The result of this model has been improved to a learning accuracy of 100% with GPU processing time of 8 minutes and 31 seconds. Besides, as it shown in figure 2, the model has a zero-confusion matrix. Likewise, the classification accuracy has also improved, only one object is classified with accuracy of 98.6% which is below our target.
After the second transfer learning, the model exhibits a 0% confusion, which is more important than the classification accuracy, and over 99% classification accuracy except for one instance.

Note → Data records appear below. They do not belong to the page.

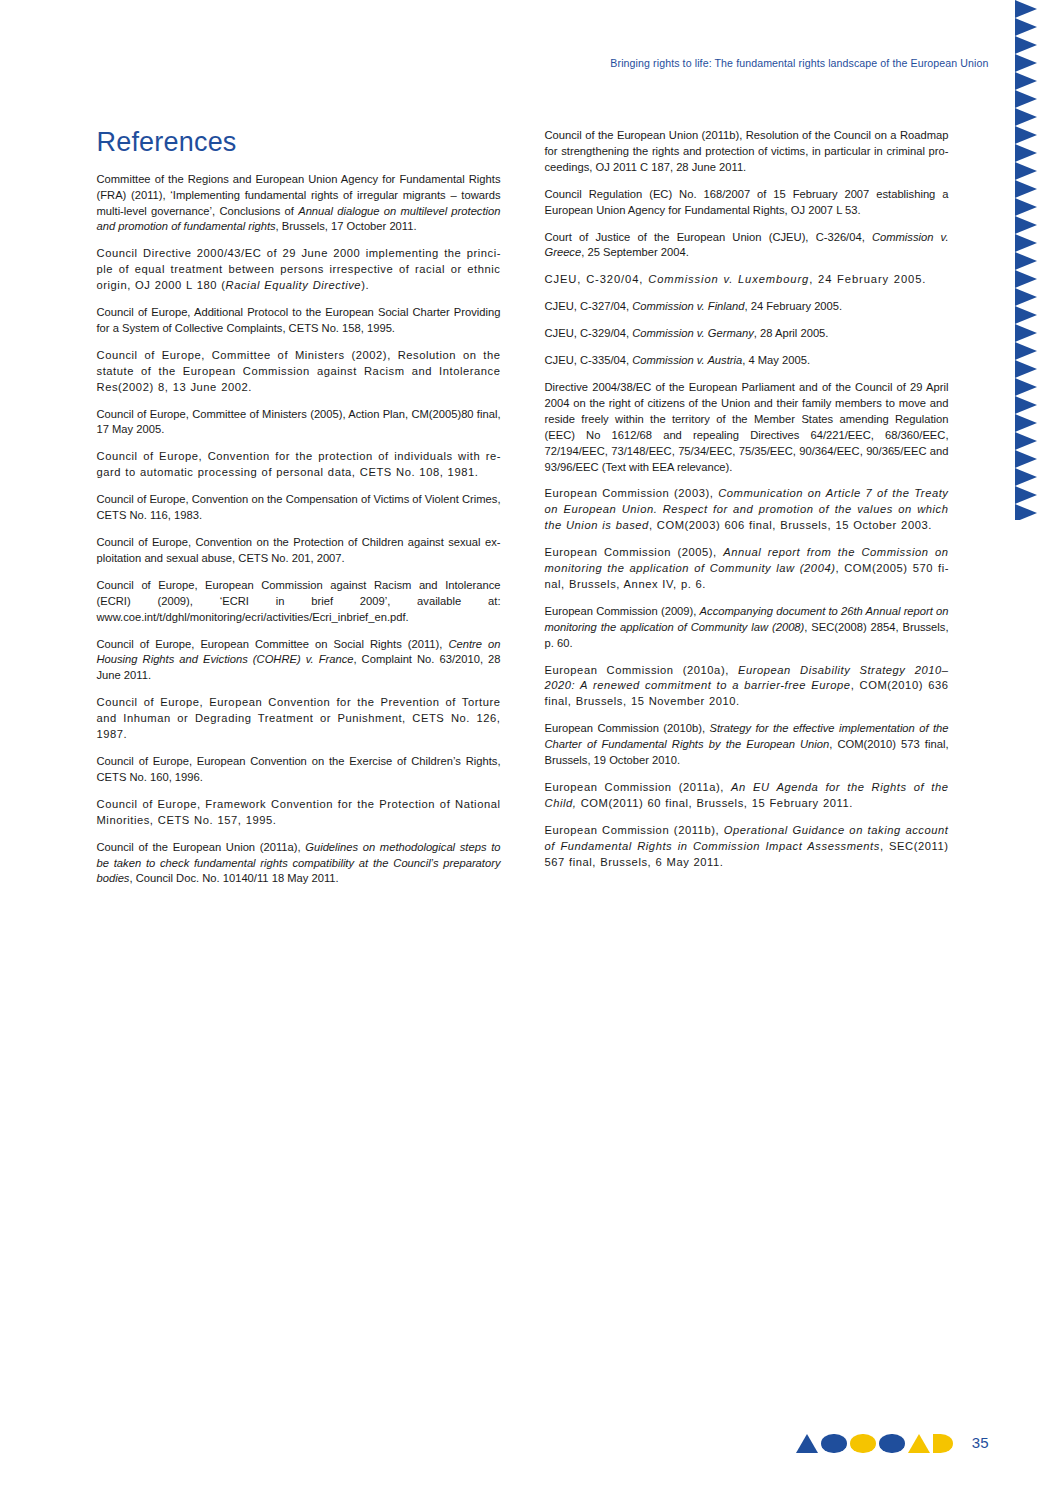Bringing rights to life: The fundamental rights landscape of the European Union
References
Committee of the Regions and European Union Agency for Fundamental Rights (FRA) (2011), ‘Implementing fundamental rights of irregular migrants – towards multi-level governance’, Conclusions of Annual dialogue on multilevel protection and promotion of fundamental rights, Brussels, 17 October 2011.
Council Directive 2000/43/EC of 29 June 2000 implementing the principle of equal treatment between persons irrespective of racial or ethnic origin, OJ 2000 L 180 (Racial Equality Directive).
Council of Europe, Additional Protocol to the European Social Charter Providing for a System of Collective Complaints, CETS No. 158, 1995.
Council of Europe, Committee of Ministers (2002), Resolution on the statute of the European Commission against Racism and Intolerance Res(2002) 8, 13 June 2002.
Council of Europe, Committee of Ministers (2005), Action Plan, CM(2005)80 final, 17 May 2005.
Council of Europe, Convention for the protection of individuals with regard to automatic processing of personal data, CETS No. 108, 1981.
Council of Europe, Convention on the Compensation of Victims of Violent Crimes, CETS No. 116, 1983.
Council of Europe, Convention on the Protection of Children against sexual exploitation and sexual abuse, CETS No. 201, 2007.
Council of Europe, European Commission against Racism and Intolerance (ECRI) (2009), ‘ECRI in brief 2009’, available at: www.coe.int/t/dghl/monitoring/ecri/activities/Ecri_inbrief_en.pdf.
Council of Europe, European Committee on Social Rights (2011), Centre on Housing Rights and Evictions (COHRE) v. France, Complaint No. 63/2010, 28 June 2011.
Council of Europe, European Convention for the Prevention of Torture and Inhuman or Degrading Treatment or Punishment, CETS No. 126, 1987.
Council of Europe, European Convention on the Exercise of Children’s Rights, CETS No. 160, 1996.
Council of Europe, Framework Convention for the Protection of National Minorities, CETS No. 157, 1995.
Council of the European Union (2011a), Guidelines on methodological steps to be taken to check fundamental rights compatibility at the Council’s preparatory bodies, Council Doc. No. 10140/11 18 May 2011.
Council of the European Union (2011b), Resolution of the Council on a Roadmap for strengthening the rights and protection of victims, in particular in criminal proceedings, OJ 2011 C 187, 28 June 2011.
Council Regulation (EC) No. 168/2007 of 15 February 2007 establishing a European Union Agency for Fundamental Rights, OJ 2007 L 53.
Court of Justice of the European Union (CJEU), C-326/04, Commission v. Greece, 25 September 2004.
CJEU, C-320/04, Commission v. Luxembourg, 24 February 2005.
CJEU, C-327/04, Commission v. Finland, 24 February 2005.
CJEU, C-329/04, Commission v. Germany, 28 April 2005.
CJEU, C-335/04, Commission v. Austria, 4 May 2005.
Directive 2004/38/EC of the European Parliament and of the Council of 29 April 2004 on the right of citizens of the Union and their family members to move and reside freely within the territory of the Member States amending Regulation (EEC) No 1612/68 and repealing Directives 64/221/EEC, 68/360/EEC, 72/194/EEC, 73/148/EEC, 75/34/EEC, 75/35/EEC, 90/364/EEC, 90/365/EEC and 93/96/EEC (Text with EEA relevance).
European Commission (2003), Communication on Article 7 of the Treaty on European Union. Respect for and promotion of the values on which the Union is based, COM(2003) 606 final, Brussels, 15 October 2003.
European Commission (2005), Annual report from the Commission on monitoring the application of Community law (2004), COM(2005) 570 final, Brussels, Annex IV, p. 6.
European Commission (2009), Accompanying document to 26th Annual report on monitoring the application of Community law (2008), SEC(2008) 2854, Brussels, p. 60.
European Commission (2010a), European Disability Strategy 2010–2020: A renewed commitment to a barrier-free Europe, COM(2010) 636 final, Brussels, 15 November 2010.
European Commission (2010b), Strategy for the effective implementation of the Charter of Fundamental Rights by the European Union, COM(2010) 573 final, Brussels, 19 October 2010.
European Commission (2011a), An EU Agenda for the Rights of the Child, COM(2011) 60 final, Brussels, 15 February 2011.
European Commission (2011b), Operational Guidance on taking account of Fundamental Rights in Commission Impact Assessments, SEC(2011) 567 final, Brussels, 6 May 2011.
35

The confusion matrix is plotted using the "plotconfusion
" function as shown below. The classification code is also shown below.
%% confusion plot
plotconfusion(imdsValidation.Labels, YPred);
%% Classification
idx = randperm(numel(imdsValidation.Files),9);
figure
for i = 1:9
subplot(3,3,i)
I = readimage(imdsValidation,idx(i));
imshow(I)
label = YPred(idx(i));
title(string(label) + ", " + num2str(100*max(probs(idx(i),:)),3) + "%");
end
%%
The result of this model has been improved to a learning accuracy of 100%; however, one object is classified with an accuracy of 98.6% which is below our target. Hence, we still have to re-train and fine tune our model with more images to improve the classification accuracy. The learning accuracy (100%) and the confusion matrix are good to go. Therefore, we can keep the current training options as-is, but we have to increase the number of images in our data store. This way, we can improve the classification accuracy to over 99%.